▶ [The tasks]
A) In the sleep-study exercise, how many samples of spindle activity are collected for each subject during treatment?
B) Give the rows that follow the sleep-study exercise as a numbered list, leaving out blank lines. Begin at the first row and stop after the row that contains "93: (1014, 346)".

▶ [Page extract]
------------------------------------------------------------------------
1 - You want to do some science; your PI just wants the p’s!
Introduction
You work in a sleep lab studying the effect of a new treatment regimen on memory consolidation during sleep.
Your lab collects an EEG biomarker of memory (sleep spindles) from N=20 human subjects.
To do so, your lab measures the power in the spindle band (9-15 Hz) twice per minute. Your lab has a reliable method to detect spindle activity; this detector is known to have small measurement errors outside of treatment. You expect it to still work during treatment, but also expect more variability in the spindle power estimates (hence more variability in the detections) during treatment.
For each subject, your lab measures spindle activity during three conditions:
Baseline: Data collection lasts 7 hours while the subject sleeps the night before the intervention. This results in 840 samples of spindle activity for each subject.
During Treatment: Data collection during a 15 minute intervention during sleep, resulting in 30 samples of spindle activity for each subject.
Post-treatment: Data collection after intervention lasts 7 hours, while the subject sleeps, resulting in 840 samples of spindle activity for each subject.
Here’s a graphical representation of the data collected from one subject:
Your PI says: “I hypothesize that some subjects will show an increase in spindle activity as a result of this treatment. Other subjects may not respond to the treatment. Conduct a hypothesis test for each subject to determine if they are responsive and report the p-values associated with each test.”
------------------------------------------------------------------------
▶ [Records supplied]
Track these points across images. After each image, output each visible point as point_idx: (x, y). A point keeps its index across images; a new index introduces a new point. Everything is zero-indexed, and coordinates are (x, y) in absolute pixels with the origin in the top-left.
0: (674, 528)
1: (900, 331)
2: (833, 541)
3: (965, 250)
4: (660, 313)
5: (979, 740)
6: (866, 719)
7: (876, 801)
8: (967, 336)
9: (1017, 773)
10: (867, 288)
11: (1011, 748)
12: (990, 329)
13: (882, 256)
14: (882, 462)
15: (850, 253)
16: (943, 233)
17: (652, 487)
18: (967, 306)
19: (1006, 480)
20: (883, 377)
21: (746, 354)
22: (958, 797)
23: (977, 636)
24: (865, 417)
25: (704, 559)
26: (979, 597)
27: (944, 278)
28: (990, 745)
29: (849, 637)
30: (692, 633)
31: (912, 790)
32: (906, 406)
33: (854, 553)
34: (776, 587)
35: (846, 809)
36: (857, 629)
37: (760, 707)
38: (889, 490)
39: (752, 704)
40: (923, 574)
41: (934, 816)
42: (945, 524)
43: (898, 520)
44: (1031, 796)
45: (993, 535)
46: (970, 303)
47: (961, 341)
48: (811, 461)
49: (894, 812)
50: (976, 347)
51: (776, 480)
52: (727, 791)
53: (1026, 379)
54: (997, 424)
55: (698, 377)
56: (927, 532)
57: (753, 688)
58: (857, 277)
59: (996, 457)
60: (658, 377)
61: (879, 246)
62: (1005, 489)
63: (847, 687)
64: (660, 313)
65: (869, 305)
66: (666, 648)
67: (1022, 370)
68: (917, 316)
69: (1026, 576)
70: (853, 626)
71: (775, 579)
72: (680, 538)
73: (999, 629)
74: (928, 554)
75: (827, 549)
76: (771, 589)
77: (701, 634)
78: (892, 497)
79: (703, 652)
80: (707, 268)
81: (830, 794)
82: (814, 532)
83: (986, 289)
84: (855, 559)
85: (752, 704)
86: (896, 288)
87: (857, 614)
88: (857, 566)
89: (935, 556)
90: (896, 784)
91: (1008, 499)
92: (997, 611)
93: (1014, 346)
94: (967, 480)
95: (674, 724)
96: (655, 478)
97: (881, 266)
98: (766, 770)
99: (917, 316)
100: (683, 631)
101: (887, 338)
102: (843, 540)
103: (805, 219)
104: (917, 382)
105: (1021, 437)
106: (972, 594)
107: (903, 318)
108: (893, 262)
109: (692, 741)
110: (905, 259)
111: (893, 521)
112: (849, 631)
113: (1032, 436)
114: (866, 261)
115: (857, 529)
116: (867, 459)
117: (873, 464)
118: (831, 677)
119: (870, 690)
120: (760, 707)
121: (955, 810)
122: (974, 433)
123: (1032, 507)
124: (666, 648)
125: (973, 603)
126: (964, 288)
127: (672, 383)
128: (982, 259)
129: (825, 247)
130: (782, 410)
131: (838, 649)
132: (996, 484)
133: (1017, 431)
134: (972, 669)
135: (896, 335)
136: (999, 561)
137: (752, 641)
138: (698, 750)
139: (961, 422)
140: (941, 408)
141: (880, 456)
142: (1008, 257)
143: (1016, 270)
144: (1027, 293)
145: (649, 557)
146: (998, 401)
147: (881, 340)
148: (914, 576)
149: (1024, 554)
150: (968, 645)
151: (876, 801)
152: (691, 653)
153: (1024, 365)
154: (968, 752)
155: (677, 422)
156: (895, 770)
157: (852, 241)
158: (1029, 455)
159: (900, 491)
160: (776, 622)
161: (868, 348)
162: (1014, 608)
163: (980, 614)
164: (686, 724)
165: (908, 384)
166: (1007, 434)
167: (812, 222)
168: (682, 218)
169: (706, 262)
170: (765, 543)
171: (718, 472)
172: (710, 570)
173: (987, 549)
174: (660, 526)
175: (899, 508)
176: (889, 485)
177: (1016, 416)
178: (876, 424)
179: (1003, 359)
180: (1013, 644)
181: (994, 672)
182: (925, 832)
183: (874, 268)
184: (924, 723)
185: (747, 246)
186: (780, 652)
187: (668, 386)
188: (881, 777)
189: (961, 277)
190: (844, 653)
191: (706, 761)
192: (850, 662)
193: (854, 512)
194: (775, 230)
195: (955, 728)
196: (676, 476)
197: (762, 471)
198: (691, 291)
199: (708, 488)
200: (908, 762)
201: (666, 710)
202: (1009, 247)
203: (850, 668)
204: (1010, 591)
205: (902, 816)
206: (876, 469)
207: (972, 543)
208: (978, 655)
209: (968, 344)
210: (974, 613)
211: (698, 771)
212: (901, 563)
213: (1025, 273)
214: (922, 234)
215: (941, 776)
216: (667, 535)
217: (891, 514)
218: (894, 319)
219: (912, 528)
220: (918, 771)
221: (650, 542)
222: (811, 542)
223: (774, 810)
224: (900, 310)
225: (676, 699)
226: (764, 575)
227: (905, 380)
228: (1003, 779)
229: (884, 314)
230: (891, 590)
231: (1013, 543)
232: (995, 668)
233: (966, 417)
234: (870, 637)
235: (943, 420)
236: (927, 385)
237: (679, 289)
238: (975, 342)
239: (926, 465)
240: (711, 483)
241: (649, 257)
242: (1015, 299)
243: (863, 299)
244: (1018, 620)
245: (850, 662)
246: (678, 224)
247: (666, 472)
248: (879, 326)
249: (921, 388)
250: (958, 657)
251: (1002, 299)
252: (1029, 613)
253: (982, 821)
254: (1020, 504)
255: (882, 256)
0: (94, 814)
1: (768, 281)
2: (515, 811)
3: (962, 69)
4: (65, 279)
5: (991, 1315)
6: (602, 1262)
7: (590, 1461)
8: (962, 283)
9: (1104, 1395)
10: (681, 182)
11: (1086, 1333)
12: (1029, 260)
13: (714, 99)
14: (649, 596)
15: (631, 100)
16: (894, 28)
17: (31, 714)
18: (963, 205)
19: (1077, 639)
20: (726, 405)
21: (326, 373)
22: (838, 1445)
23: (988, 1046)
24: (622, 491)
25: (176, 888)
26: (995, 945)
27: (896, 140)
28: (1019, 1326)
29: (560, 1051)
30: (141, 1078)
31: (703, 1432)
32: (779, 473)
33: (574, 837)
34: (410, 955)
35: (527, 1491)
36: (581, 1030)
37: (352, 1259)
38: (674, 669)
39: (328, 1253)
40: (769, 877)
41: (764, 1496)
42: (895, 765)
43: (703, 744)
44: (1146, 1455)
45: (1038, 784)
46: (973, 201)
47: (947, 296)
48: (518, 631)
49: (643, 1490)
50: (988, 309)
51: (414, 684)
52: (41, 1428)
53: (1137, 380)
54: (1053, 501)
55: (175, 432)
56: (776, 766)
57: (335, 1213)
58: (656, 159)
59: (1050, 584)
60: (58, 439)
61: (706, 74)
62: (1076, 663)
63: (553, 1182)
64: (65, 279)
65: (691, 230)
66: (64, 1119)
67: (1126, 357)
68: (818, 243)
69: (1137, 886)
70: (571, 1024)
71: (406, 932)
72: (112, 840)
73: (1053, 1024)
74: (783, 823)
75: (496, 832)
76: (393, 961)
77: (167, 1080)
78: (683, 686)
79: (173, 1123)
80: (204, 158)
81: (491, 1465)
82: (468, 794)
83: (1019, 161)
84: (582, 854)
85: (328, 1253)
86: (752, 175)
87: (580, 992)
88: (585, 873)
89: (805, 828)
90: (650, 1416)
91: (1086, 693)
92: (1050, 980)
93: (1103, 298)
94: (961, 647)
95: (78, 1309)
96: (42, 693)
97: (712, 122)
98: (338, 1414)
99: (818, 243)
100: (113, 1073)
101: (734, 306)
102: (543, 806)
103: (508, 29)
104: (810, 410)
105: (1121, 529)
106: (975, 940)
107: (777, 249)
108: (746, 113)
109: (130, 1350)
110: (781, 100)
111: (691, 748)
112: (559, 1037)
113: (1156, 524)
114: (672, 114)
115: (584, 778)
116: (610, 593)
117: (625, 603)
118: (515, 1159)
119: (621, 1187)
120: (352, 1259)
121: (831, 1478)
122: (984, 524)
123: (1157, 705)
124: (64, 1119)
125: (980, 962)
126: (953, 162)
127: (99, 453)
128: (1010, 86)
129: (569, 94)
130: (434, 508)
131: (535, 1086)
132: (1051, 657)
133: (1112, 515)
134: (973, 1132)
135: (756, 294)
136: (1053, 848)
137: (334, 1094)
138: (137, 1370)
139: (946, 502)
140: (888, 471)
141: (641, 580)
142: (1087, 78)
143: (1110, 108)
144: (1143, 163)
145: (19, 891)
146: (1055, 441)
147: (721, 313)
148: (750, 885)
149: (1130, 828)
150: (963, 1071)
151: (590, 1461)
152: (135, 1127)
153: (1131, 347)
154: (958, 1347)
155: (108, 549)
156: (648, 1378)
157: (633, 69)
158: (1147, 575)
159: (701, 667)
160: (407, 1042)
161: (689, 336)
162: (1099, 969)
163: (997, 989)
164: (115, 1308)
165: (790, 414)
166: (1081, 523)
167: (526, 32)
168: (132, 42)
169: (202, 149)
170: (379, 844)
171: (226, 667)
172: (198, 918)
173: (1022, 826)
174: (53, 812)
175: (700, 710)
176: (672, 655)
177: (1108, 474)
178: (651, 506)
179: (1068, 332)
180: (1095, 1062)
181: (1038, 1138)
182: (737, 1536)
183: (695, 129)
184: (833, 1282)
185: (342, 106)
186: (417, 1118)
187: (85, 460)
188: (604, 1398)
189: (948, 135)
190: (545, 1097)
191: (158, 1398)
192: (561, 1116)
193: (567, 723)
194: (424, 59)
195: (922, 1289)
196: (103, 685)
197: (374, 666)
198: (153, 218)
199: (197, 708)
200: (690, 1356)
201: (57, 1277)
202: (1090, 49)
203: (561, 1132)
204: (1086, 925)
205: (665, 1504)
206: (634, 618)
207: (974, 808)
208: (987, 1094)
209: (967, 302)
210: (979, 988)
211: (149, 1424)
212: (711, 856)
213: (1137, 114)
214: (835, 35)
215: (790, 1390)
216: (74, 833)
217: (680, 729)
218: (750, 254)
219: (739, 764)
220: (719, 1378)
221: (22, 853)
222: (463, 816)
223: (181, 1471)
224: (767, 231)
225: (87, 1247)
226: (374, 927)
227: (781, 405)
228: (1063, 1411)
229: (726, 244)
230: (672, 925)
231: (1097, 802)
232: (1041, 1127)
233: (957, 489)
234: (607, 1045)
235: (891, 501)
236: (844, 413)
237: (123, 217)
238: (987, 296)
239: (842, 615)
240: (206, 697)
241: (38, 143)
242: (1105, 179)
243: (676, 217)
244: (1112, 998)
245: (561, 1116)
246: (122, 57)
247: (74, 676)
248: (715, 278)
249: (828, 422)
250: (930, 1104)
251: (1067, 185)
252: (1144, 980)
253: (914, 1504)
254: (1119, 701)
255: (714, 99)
------------------------------------------------------------------------
▶ [Task solutions]
A) 30 samples.

B)
1. Track these points across images. After each image, output each visible point as point_idx: (x, y). A point keeps its index across images; a new index introduces a new point. Everything is zero-indexed, and coordinates are (x, y) in absolute pixels with the origin in the top-left.
2. 0: (674, 528)
3. 1: (900, 331)
4. 2: (833, 541)
5. 3: (965, 250)
6. 4: (660, 313)
7. 5: (979, 740)
8. 6: (866, 719)
9. 7: (876, 801)
10. 8: (967, 336)
11. 9: (1017, 773)
12. 10: (867, 288)
13. 11: (1011, 748)
14. 12: (990, 329)
15. 13: (882, 256)
16. 14: (882, 462)
17. 15: (850, 253)
18. 16: (943, 233)
19. 17: (652, 487)
20. 18: (967, 306)
21. 19: (1006, 480)
22. 20: (883, 377)
23. 21: (746, 354)
24. 22: (958, 797)
25. 23: (977, 636)
26. 24: (865, 417)
27. 25: (704, 559)
28. 26: (979, 597)
29. 27: (944, 278)
30. 28: (990, 745)
31. 29: (849, 637)
32. 30: (692, 633)
33. 31: (912, 790)
34. 32: (906, 406)
35. 33: (854, 553)
36. 34: (776, 587)
37. 35: (846, 809)
38. 36: (857, 629)
39. 37: (760, 707)
40. 38: (889, 490)
41. 39: (752, 704)
42. 40: (923, 574)
43. 41: (934, 816)
44. 42: (945, 524)
45. 43: (898, 520)
46. 44: (1031, 796)
47. 45: (993, 535)
48. 46: (970, 303)
49. 47: (961, 341)
50. 48: (811, 461)
51. 49: (894, 812)
52. 50: (976, 347)
53. 51: (776, 480)
54. 52: (727, 791)
55. 53: (1026, 379)
56. 54: (997, 424)
57. 55: (698, 377)
58. 56: (927, 532)
59. 57: (753, 688)
60. 58: (857, 277)
61. 59: (996, 457)
62. 60: (658, 377)
63. 61: (879, 246)
64. 62: (1005, 489)
65. 63: (847, 687)
66. 64: (660, 313)
67. 65: (869, 305)
68. 66: (666, 648)
69. 67: (1022, 370)
70. 68: (917, 316)
71. 69: (1026, 576)
72. 70: (853, 626)
73. 71: (775, 579)
74. 72: (680, 538)
75. 73: (999, 629)
76. 74: (928, 554)
77. 75: (827, 549)
78. 76: (771, 589)
79. 77: (701, 634)
80. 78: (892, 497)
81. 79: (703, 652)
82. 80: (707, 268)
83. 81: (830, 794)
84. 82: (814, 532)
85. 83: (986, 289)
86. 84: (855, 559)
87. 85: (752, 704)
88. 86: (896, 288)
89. 87: (857, 614)
90. 88: (857, 566)
91. 89: (935, 556)
92. 90: (896, 784)
93. 91: (1008, 499)
94. 92: (997, 611)
95. 93: (1014, 346)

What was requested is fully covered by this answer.